* Extracted text *

***

Hajós’ theorem for weighted coloring

In this section, we deal with simple (vertex-)weighted graphs. We denote by $$G=(V,E,w)$$ a vertex-weighted graph $$G = (V,E)$$ together with its function weight $$w: V \rightarrow \mathbb R ^+$$.

Notation 2.1

The infinity family of complete weighted graphs $$G=(V,E,w)$$ with order $$n = |V(G)|$$ and such that $$\sum _{v\in V} w(v) = k$$ is denoted by $$\mathcal K ^k_n$$.

Notation 2.2

Given a weighted graph $$G=(V,E,w)$$ and a proper coloring $$c$$ of $$G$$, we choose as the representative of the color $$i$$ in $$c$$, $$rep_c(i)$$, a unique vertex $$v \in V$$ satisfying the inequality $$w(v)\ge w(x)$$, for all $$x\in V$$ such that $$c(x)\ =\ c(v) =i$$.

Definition 2.1

Given weighted graphs $$G=(V,E,w)$$ and $$H=(V^{\prime },E^{\prime }, w^{\prime })$$, we say that $$H\subseteq G$$ ($$H$$ is a weighted subgraph of $$G$$) if $$V^{\prime }\subseteq V$$, $$E^{\prime }\subseteq E$$, and, for all $$v\in V^{\prime }$$, we have $$w^{\prime }(v)\ \le \ w(v)$$.

Now, we redefine the Hajós’ construction to the weighted case:

Definition 2.2

The weighted$$k$$-constructible graphs are defined recursively as follows:

1. 1.

The graphs in $$\bigcup _{i\in \mathbb N } \mathcal K ^k_i$$ are weighted $$k$$-constructible.

2. 2.

Weighted Hajós’ Sum: If $$G_1$$ and $$G_2$$ are disjoint weighted $$k$$-constructible graphs, $$(a_1,b_1)$$ is an edge of $$G_1$$ and $$(a_2,b_2)$$ is an edge of $$G_2$$, then the graph $$G$$ obtained from $$G_1\cup G_2$$ by removing $$(a_1,b_1)$$ and $$(a_2,b_2)$$, identifying $$a_1$$ with $$a_2$$ into a vertex $$a_1 \circ a_2$$, doing $$w(a_1 \circ a_2) =$$ max $$\{w(a_1),w(a_2)\}$$, and adding the edge $$(b_1,b_2)$$ is a weighted $$k$$-constructible graph.

3. 3.

Weighted Identification: If $$a$$ and $$b$$ are two non-adjacent vertices of a weighted $$k$$-constructible $$G$$, then the graph that we obtain by the identification of two vertices $$a$$ and $$b$$ into a vertex $$a \circ b$$, doing $$w(a \circ b) =$$ max$$\{w(a),w(b)\}$$, is a weighted $$k$$-constructible graph.

The main result of this paper is:

Theorem 2.1

Let $$G=(V,E,w)$$ be a weighted graph and $$k$$ be a positive real. Therefore, $$\chi _w(G) \ge k$$ if and only if $$G$$ has a weighted $$k$$-constructible weighted subgraph $$H$$.

***

* Source excerpt *

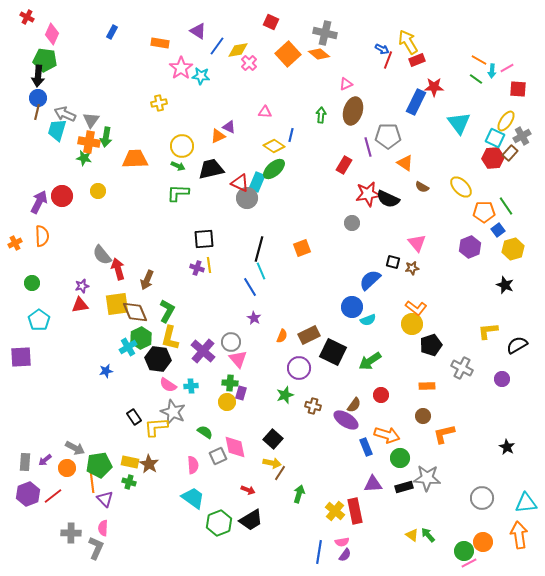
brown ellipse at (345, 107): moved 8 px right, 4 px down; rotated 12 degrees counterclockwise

***

* Task instructions *
**A)** List the headings of every labeled notation, definition, and theorem in the excerpt on Hajós' theorem for weighted coloring.
**B)** Answer these from the excerpt on Hajós' theorem for weighted coloring:
(i) Which symbol denotes the family of complete weighted graphs of order n whose vertex weights sum to k?
(ii) For H to be a weighted subgraph of G, how must w'(v) compare with w(v) for each vertex v of H?
(iii) In the Weighted Hajós' Sum, what weight does the merged vertex a_1 ∘ a_2 receive?
**C)** Continue the excerpt on Hajós' theorem for weighted coloring, starting after the statement of Theorem 2.1.

* Results for each task *
**A)**
Notation 2.1
Notation 2.2
Definition 2.1
Definition 2.2
Theorem 2.1

**B)**
(i) $$\mathcal K ^k_n$$
(ii) $$w^{\prime }(v) \le w(v)$$ for every $$v \in V^{\prime }$$
(iii) $$\max \{w(a_1), w(a_2)\}$$

**C)**
Proof

In order to simplify the notation, whenever we refer to subgraph in this proof, we mean weighted subgraph, as in Definition 2.1.

We prove first that if $$\chi _w(G)\ge k$$, then $$G$$ has a weighted $$k$$-constructible subgraph $$H$$. Suppose, by contradiction, that this statement is false and consider as a counter-example a graph $$G = (V, E, w)$$ which is maximal with respect to its number of edges. It means that $$\chi _w(G)\ge k$$ and $$G$$ does not contain any weighted $$k$$-constructible subgraphs and for any pair of non-adjacent vertices of $$G$$, let us say $$u,v$$, $$G^{\prime }=G + uv$$ contains a weighted $$k$$-constructible subgraph.

We claim that $$G$$ is not isomorphic to a complete multipartite graph. Suppose the contrary and let $$p$$ be the number of stable sets in the partition $$\mathcal P$$ of $$V(G)$$. For each color class $$C_i$$, of an optimal weighted coloring $$c$$ of $$G$$, there is no pair of vertices of $$C_i$$ in distinct sets of $$\mathcal P$$, since there is an edge between any two vertices of distinct parts.

Moreover, we cannot have more than one color class in one stable set. As a matter of fact, suppose by contradiction that there are two color classes, say $$C_i$$ and $$C_j$$, whose vertices belong to the same stable set in the partition $$\mathcal P$$ of $$V(G)$$. Without loss of generality, suppose that $$w(rep_c(i)) \ge w(rep_c(j))$$. Then a coloring $$c^{\prime }$$, obtained from $$c$$ by the union of the color classes $$C_i$$ and $$C_j$$, has cost exactly $$\chi _w(G) - w(rep_c(j))$$, and this contradicts the optimality of $$c$$.

Consequently, the vertices with the greatest weight in every part are exactly the representatives of each color class. Observe that the subgraph induced by the representatives is an element of the set $$\mathcal K _p^k$$, because $$\chi _w(G)\ge k$$ and $$p\in \mathbb N$$. This contradicts the hypothesis that $$G$$ has no weighted $$k$$-constructible subgraph.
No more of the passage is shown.